■ TEXT EXCERPT ■
##############################

All this media attention might be a self-fulfilling prophecy. Long-time polls watcher Charles Richardson points out that if party strategists get caught up in the 'Greens threat' debate, the real damage will be done in seats where the Greens vote is irrelevant. This, he says, is being misunderstood by journalists. (Could this be because so many journalists live in the inner-city seats where the Greens vote is pivotal?)

Four seats are widely considered likely to fall to the Greens in their own right – though former Liberal Party Victorian deputy director Tony Barry argues that the list is longer, including the seats of Melbourne, Richmond, Brunswick, Northcote, Prahran and Albert Park.

Yet the Victoria election, says Richardson, will be decided in the outer suburbs and regions. Yes, a small number of inner city seats will change hands based on preference deals done with either Labor Premier John Brumby or Coalition leader Ted Baillieu – but making a hullabaloo over it, particularly for the Liberals, could cause more harm than good.

One of the aphorisms of the Green movement globally is that it is "neither left nor right, but in front". Perhaps, but voters on both sides of politics in the seats Richardson refers to will superimpose whatever ideological bias they like on the Greens – if Labor does a deal, it's 'lurched to the left' and if the Coalition does the same, it has lost its "moral authority and philosophical consistency," as Barry put it earlier this week.

During the federal election, Liberal candidate for the seat of Melbourne, Simon Olsen, directed his preferences to Greens candidate Adam Bandt – helping make him the first ever Greens House of Representatives member elected at a general election. In that race, Bandt did not return the favour due to a federal deal Labor struck with the Greens.

It's important to remember that 'directed' is a misleading term. 'Suggested' is a better word – and Victorian Greens strategist Stephen Luntz says there is plenty of evidence that Greens voters are more independent minded that major party voters in this respect.

Indeed, after the preferences deal was done during the federal election, Bob Brown was not shy about fronting cameras to urge Greens voters to "make up their own minds", whatever their how-to-vote card said.

So in Victoria, any deal Ted Baillieu can seal with the Greens might actually work to undermine his chance of taking the top job on Spring Street.

The preferences issue has divided the party at both a federal and state level.

Traditionally, both Labor and Liberal candidates list each other last, so in actual fact, sticking to the traditional formula preferences the Greens over Labor anyway.

But John Howard challenged this practice last week during an address to the National Press Club – saying "the Greens are worse than Labor – much worse".

This in turn earned Howard a rebuke from former Victorian Premier Jeff Kennett, who was quoted as saying that "the Liberal Party has for years, and only once has not, put the Labor Party last. That therefore means that they've preferenced the Greens before they've preferenced Labor".

The single time the Liberal Party did not do this, says Kennett, was when it pushed Pauline Hanson's One Nation Party to the bottom of the list.

##############################

■ TASK ITEM ■
Rewrite the part of the article on the Greens and preferences that opens with the words containing "It's important to" and closes with "and state level.", swapping "cameras" for "microphones".

■ GIVEN DATA ■
##############################

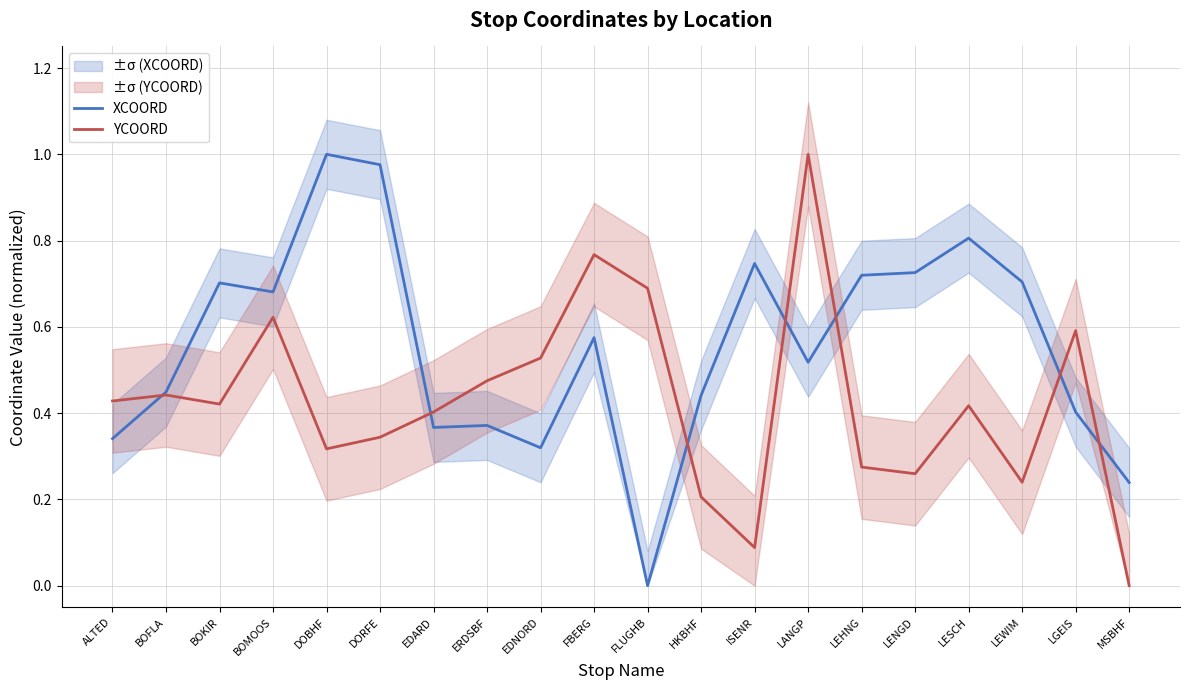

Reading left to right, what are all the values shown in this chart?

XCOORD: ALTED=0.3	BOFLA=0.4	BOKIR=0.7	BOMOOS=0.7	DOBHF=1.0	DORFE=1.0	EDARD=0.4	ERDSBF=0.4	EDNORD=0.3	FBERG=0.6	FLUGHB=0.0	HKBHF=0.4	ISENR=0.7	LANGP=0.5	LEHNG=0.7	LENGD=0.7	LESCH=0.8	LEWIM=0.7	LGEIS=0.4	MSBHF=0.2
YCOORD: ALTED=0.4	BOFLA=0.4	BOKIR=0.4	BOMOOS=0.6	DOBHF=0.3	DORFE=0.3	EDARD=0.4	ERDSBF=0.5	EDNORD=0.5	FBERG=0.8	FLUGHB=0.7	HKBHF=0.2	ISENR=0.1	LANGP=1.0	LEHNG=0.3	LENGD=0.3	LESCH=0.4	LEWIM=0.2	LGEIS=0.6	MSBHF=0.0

##############################

■ ANSWER TO THIS PROBLEM ■
It's important to remember that 'directed' is a misleading term. 'Suggested' is a better word – and Victorian Greens strategist Stephen Luntz says there is plenty of evidence that Greens voters are more independent minded that major party voters in this respect.

Indeed, after the preferences deal was done during the federal election, Bob Brown was not shy about fronting microphones to urge Greens voters to "make up their own minds", whatever their how-to-vote card said.

So in Victoria, any deal Ted Baillieu can seal with the Greens might actually work to undermine his chance of taking the top job on Spring Street.

The preferences issue has divided the party at both a federal and state level.